Divorce has affected many generations in my family. Some occurred during years when it was rare for divorce; others in accelerating divorce rate eras. Regardless, any such move was always a source of great gossip about the parties involved. In the late 1800s the United States began to see an amplification of divorces during the women’s movement. A group of conventional religious men wanted strict laws to fight this rising issue; they were known as the National Divorce Reform League.
It is interesting to note that in 1890 only 5000 divorces were granted whereas less than a century later 1,000,000 were granted. Divorce bore a stigma within the society of the late 1800s, even though women were entering the workforce in increasing numbers, primarily as domestic servants. Women’s suffrage also was bringing to women the right to control their monies, to increasingly own their property, and to be granted custody of their own children in oft heated battles. By 1896 women could vote in four states. Times were changing.
This all sounds like the creation of great change in a short period. However, in looking at my own family’s ancestry, I found the story of the Durhams and the plight of unwanted and unexpected divorce petitioning in times of many children and almost no monies. This brings a stark reality to divorce in rural Kentucky and Missouri in 1883. Following is the story of John Coleman Durham and his two wives:
“Kentucky Jim” Durham and Jane Coleman Durham, cousins, married. James moved to Missouri to be near his father several times, but kept returning to Kentucky. Jane became married to Kentucky Jim and must have been in Missouri with him because their son John Coleman Durham was born in Missouri. Don’t know why Kentucky Jim didn’t want to stay in Missouri, but Kentucky drew him home time and time again.
John Coleman Durham, son of Kentucky Jim; John married Rachel Black on August 5, 1869. By 1883 they had 5 children. Rachel was born with a birth defect, a club foot. We do not know which foot or how badly turned in this foot was. She was able to walk and to travel, and travel she did – to court to defend herself against her husband’s filing for divorce! Divorce was uncommon in the late 1800’s and would quickly be the topic of a great deal of gossip.
John was a school teacher who had five living children with his wife Rachel in Kentucky. His eyes strayed all the way to Missouri. They became focused upon his first cousin, Martha Washington Durham, whom he met while teaching in Missouri. John was much older than Martha who was born the same year that John married his first wife Rachel in 1869. Sometime around 1893 John filed for divorce against Rachel and he alleged that she was unfaithful, but nothing about his own wandering eye for Martha.
Back home in Kentucky, Rachel got notified of the divorce and the court date…in Missouri.
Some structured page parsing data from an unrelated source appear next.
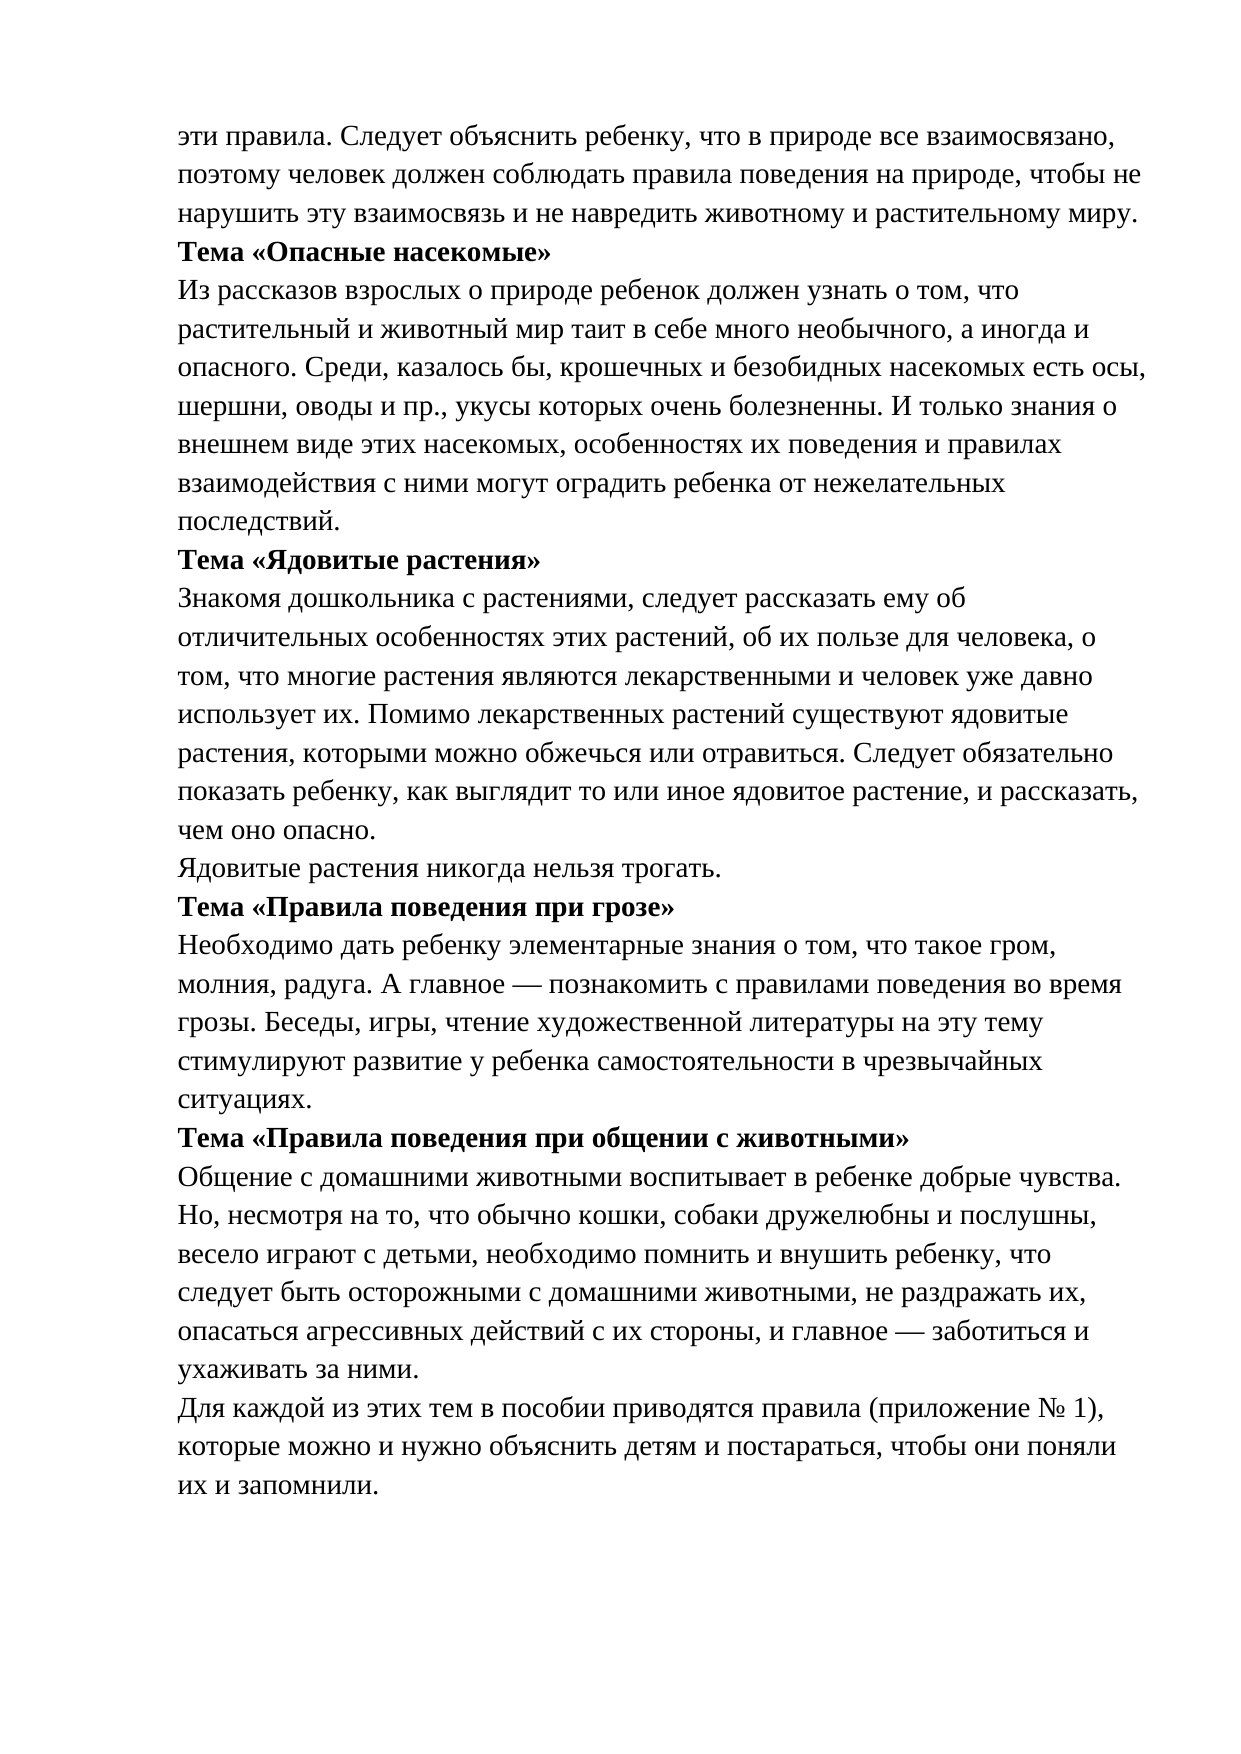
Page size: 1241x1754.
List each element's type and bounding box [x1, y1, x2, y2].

text [177, 118, 1152, 1501]
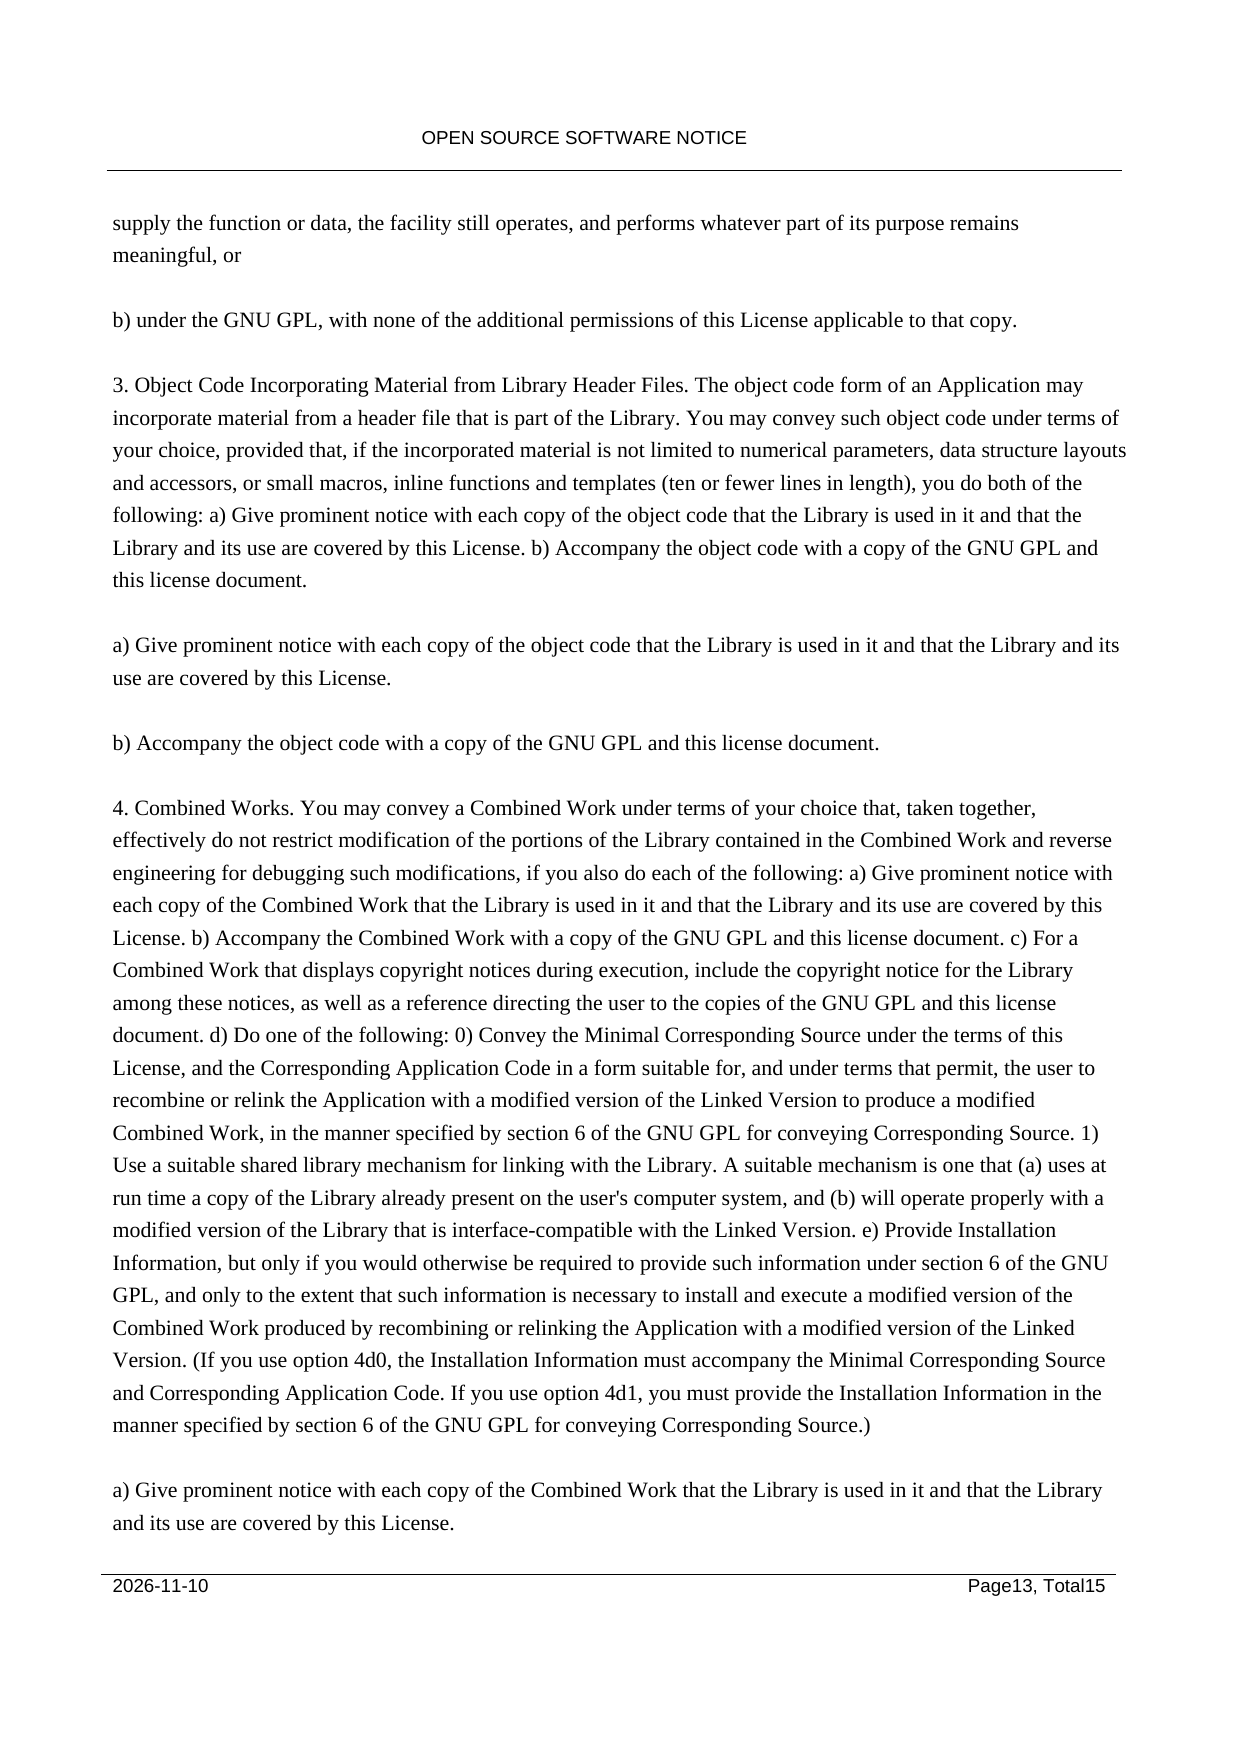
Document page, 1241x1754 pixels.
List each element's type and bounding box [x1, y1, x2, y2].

text [112, 206, 1128, 1539]
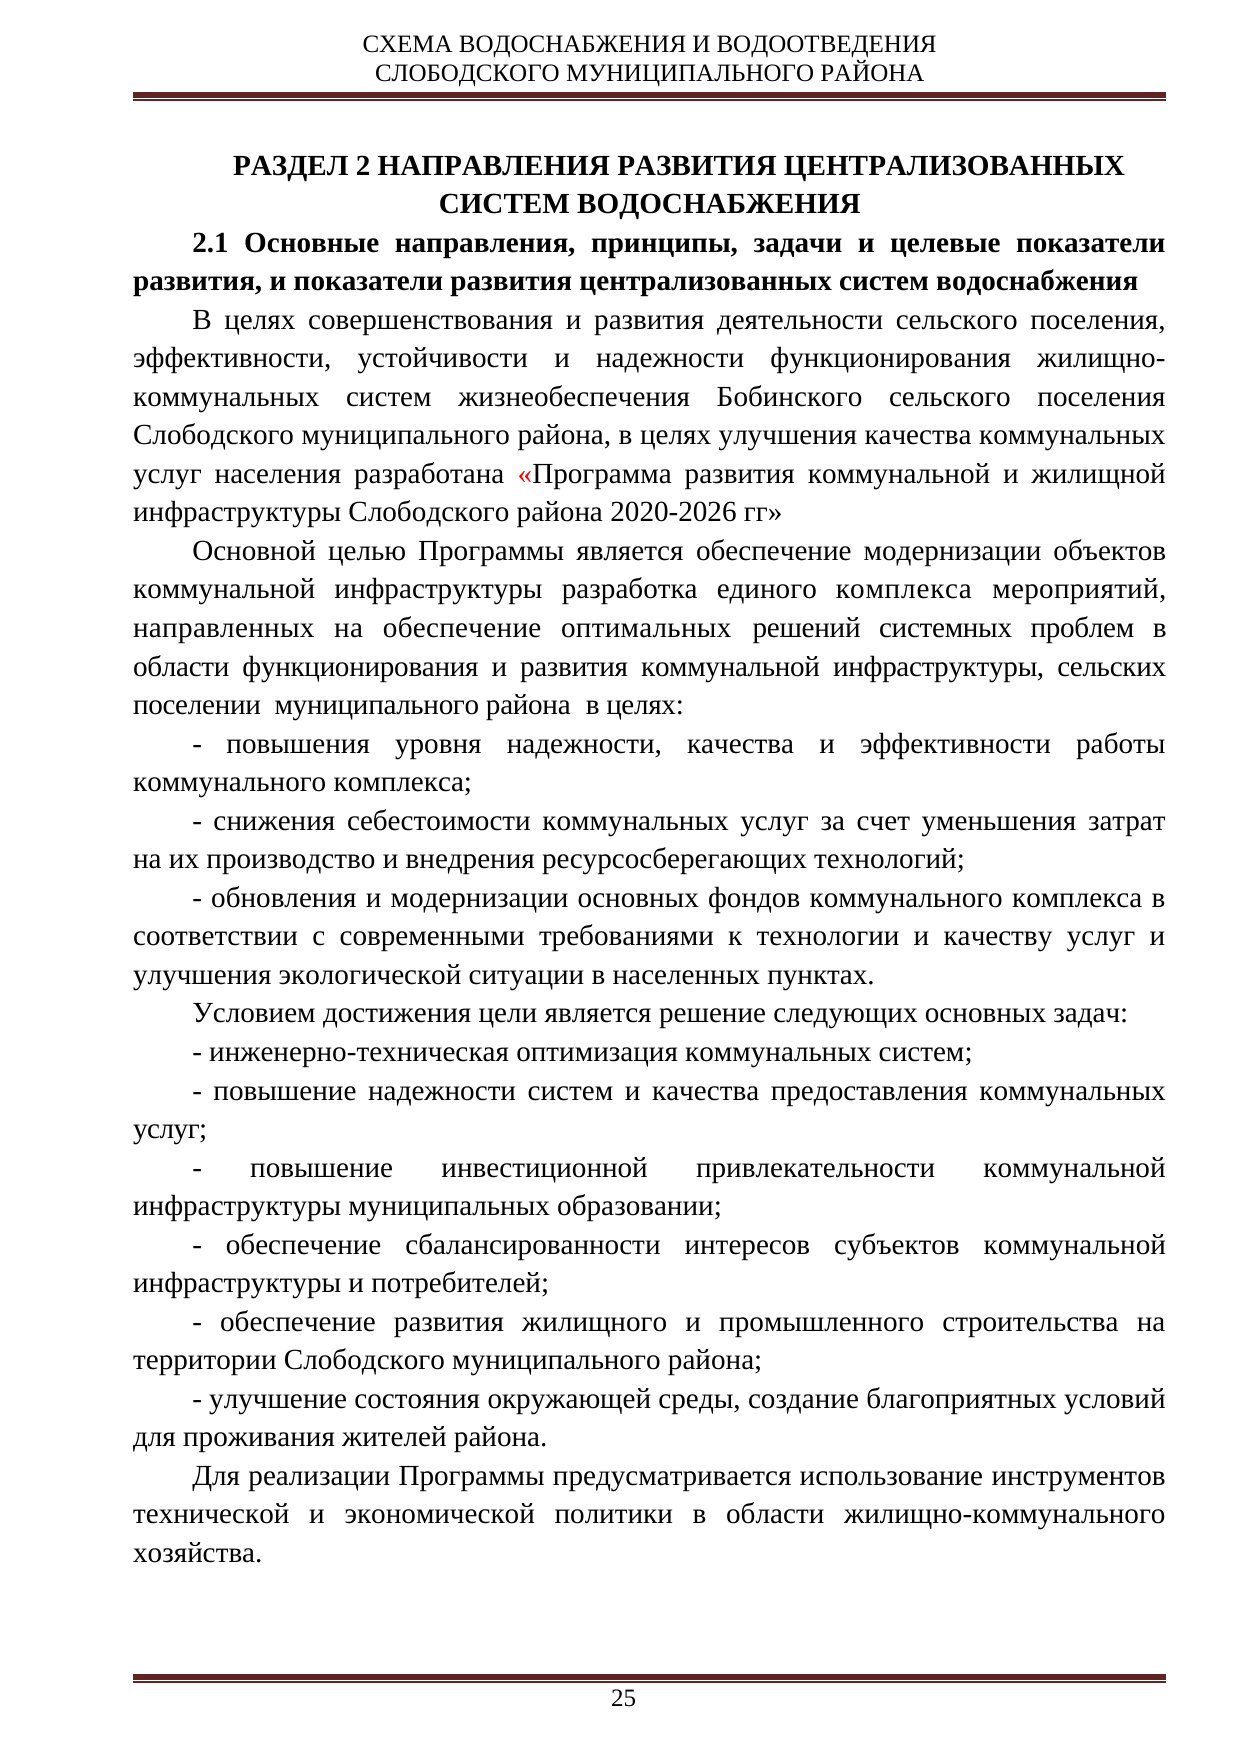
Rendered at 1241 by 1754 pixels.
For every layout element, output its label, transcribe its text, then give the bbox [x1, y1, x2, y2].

To fund her trip to Missouri, she sold her cow for train fare. She also gathered letters attesting to her good conduct from the Mt. Calvary Baptist Church. Having no luggage, she packed her clothes, letters, and necessities, placing them in a flour sack for the trip. From the sale of the cow, she received enough money for the trip to Missouri and the trip back, and it was her intention to bring her straying husband back to Kentucky on that return trip. She was extremely gutsy to say the least. With her limited funds, she did not have the monies needed for a room at an inn or for transportation or even food while in Missouri. John knew she was arriving, but he did not come to the train station to meet her. A minister who happened to be at the station helped Rachel by providing shelter and transportation to the courthouse.
John, who had failed to come to the station, also failed to come to the courthouse! No information is known as to when John got his divorce, but, he has six children with Martha without marriage but finally did marry her in 1913. Rachel did not die until 1918. John died 13 years after he officially married Martha.
Rachel showed extreme courage in her trip to Missouri. Traveling alone, hard. Traveling with a club foot, likely hard. Traveling with no funds, hard. John abandoning her completely, hard.
When she returned to Casey County, Kentucky, she did get her cow back though. That is a good thing. The milk cow was either bought by her brother Andrew Black or retrieved in some way by him, and returned to her and the children.
And life goes on….and today there are high divorce rates in America.